[Stored data]
____________________

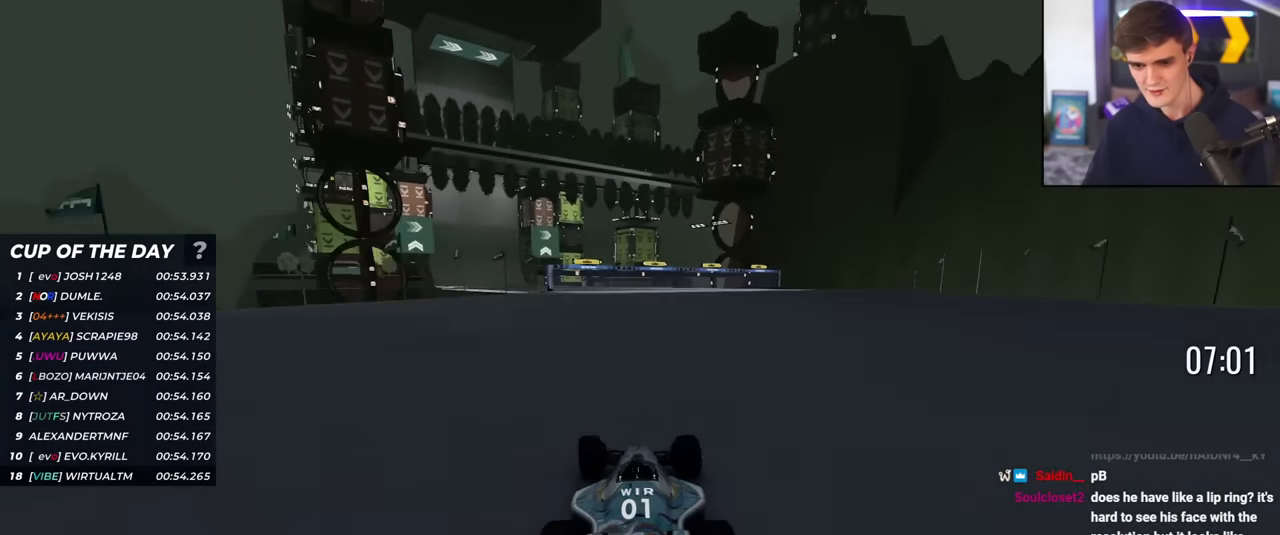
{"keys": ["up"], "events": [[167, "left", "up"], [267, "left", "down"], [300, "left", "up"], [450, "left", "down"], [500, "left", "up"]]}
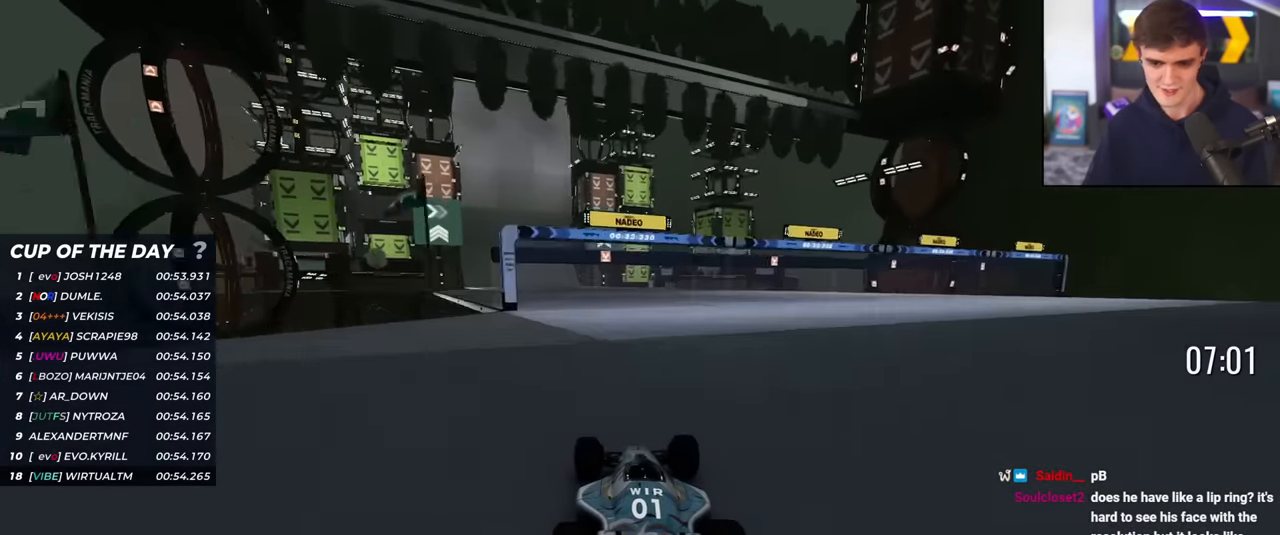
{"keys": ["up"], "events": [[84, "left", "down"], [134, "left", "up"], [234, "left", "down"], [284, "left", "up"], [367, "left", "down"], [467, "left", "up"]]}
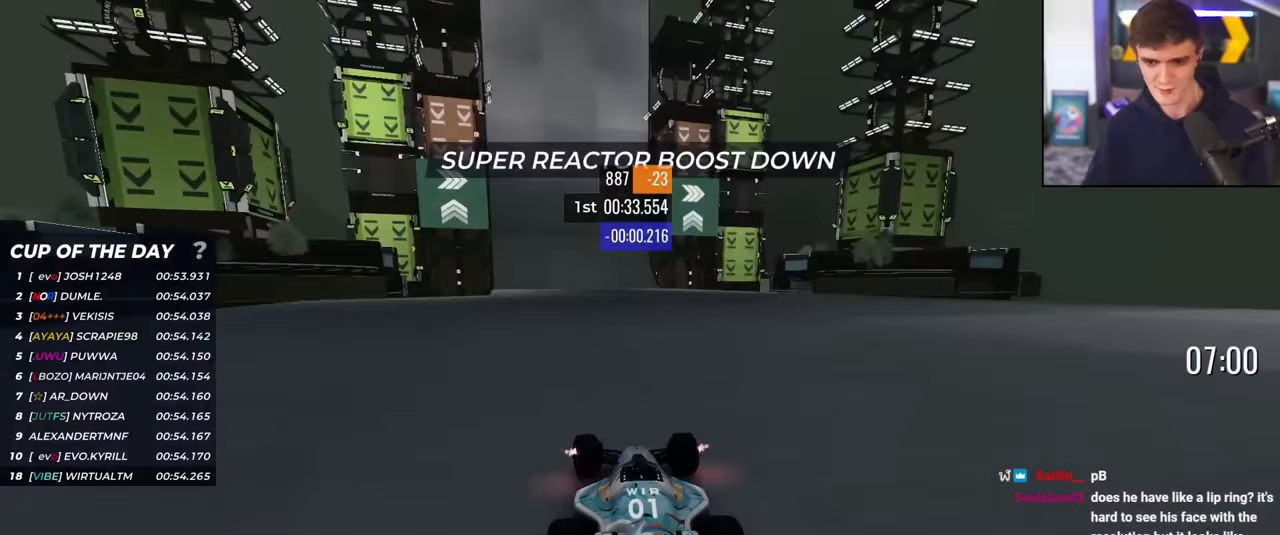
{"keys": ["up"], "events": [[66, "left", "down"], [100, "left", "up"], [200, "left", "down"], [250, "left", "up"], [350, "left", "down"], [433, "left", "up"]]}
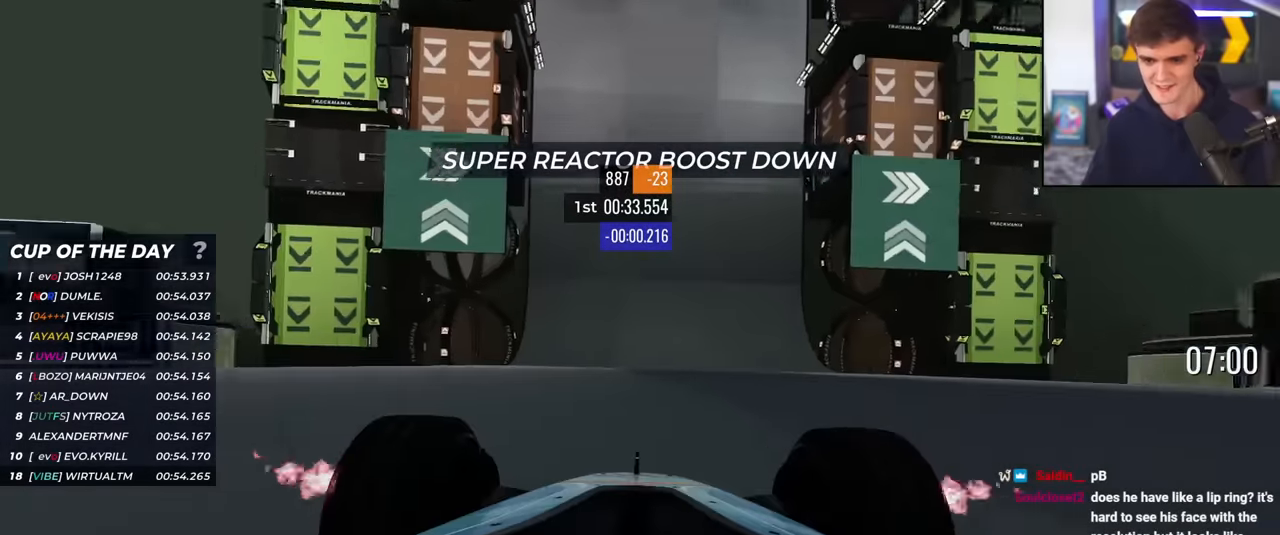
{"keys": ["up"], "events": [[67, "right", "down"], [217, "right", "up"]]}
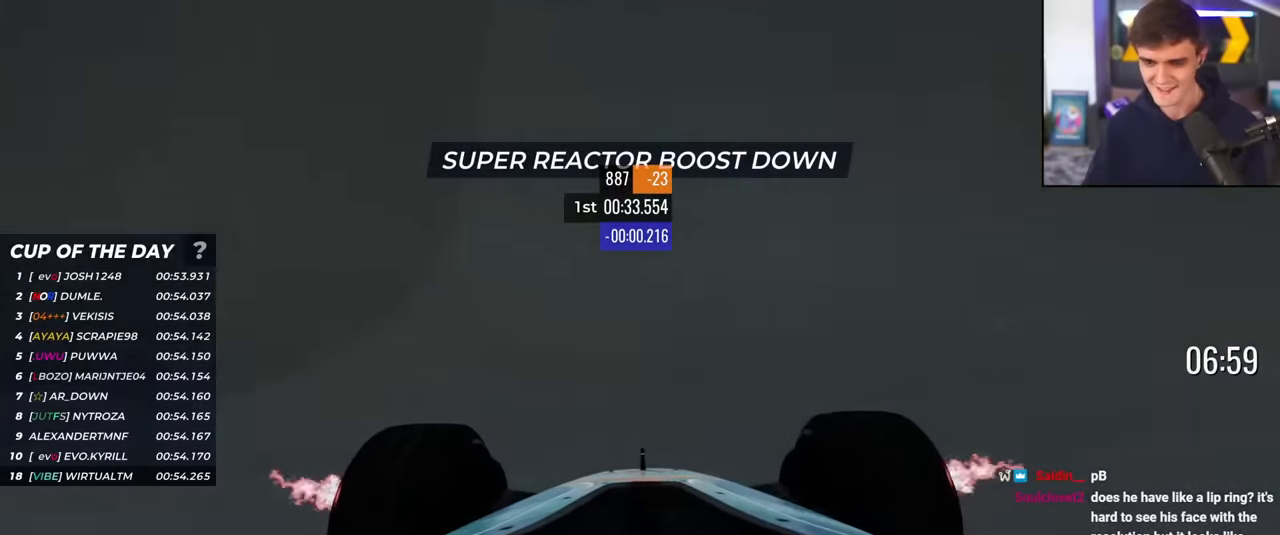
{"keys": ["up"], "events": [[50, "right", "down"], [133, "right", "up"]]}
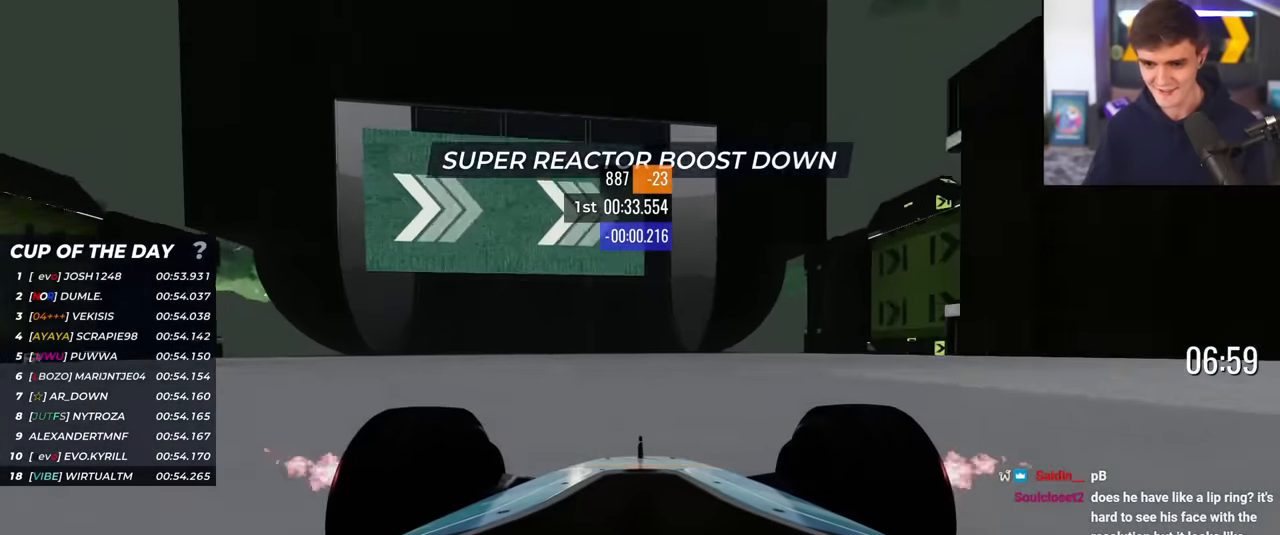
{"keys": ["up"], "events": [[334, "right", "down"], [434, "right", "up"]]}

____________________

## INSTRUCTIONS TO FOLLOW
The data above is to be printed exactly, all of it, except for the pictures.

## SOLVED EXERCISE
{"keys": ["up"], "events": [[167, "left", "up"], [267, "left", "down"], [300, "left", "up"], [450, "left", "down"], [500, "left", "up"]]}
{"keys": ["up"], "events": [[84, "left", "down"], [134, "left", "up"], [234, "left", "down"], [284, "left", "up"], [367, "left", "down"], [467, "left", "up"]]}
{"keys": ["up"], "events": [[66, "left", "down"], [100, "left", "up"], [200, "left", "down"], [250, "left", "up"], [350, "left", "down"], [433, "left", "up"]]}
{"keys": ["up"], "events": [[67, "right", "down"], [217, "right", "up"]]}
{"keys": ["up"], "events": [[50, "right", "down"], [133, "right", "up"]]}
{"keys": ["up"], "events": [[334, "right", "down"], [434, "right", "up"]]}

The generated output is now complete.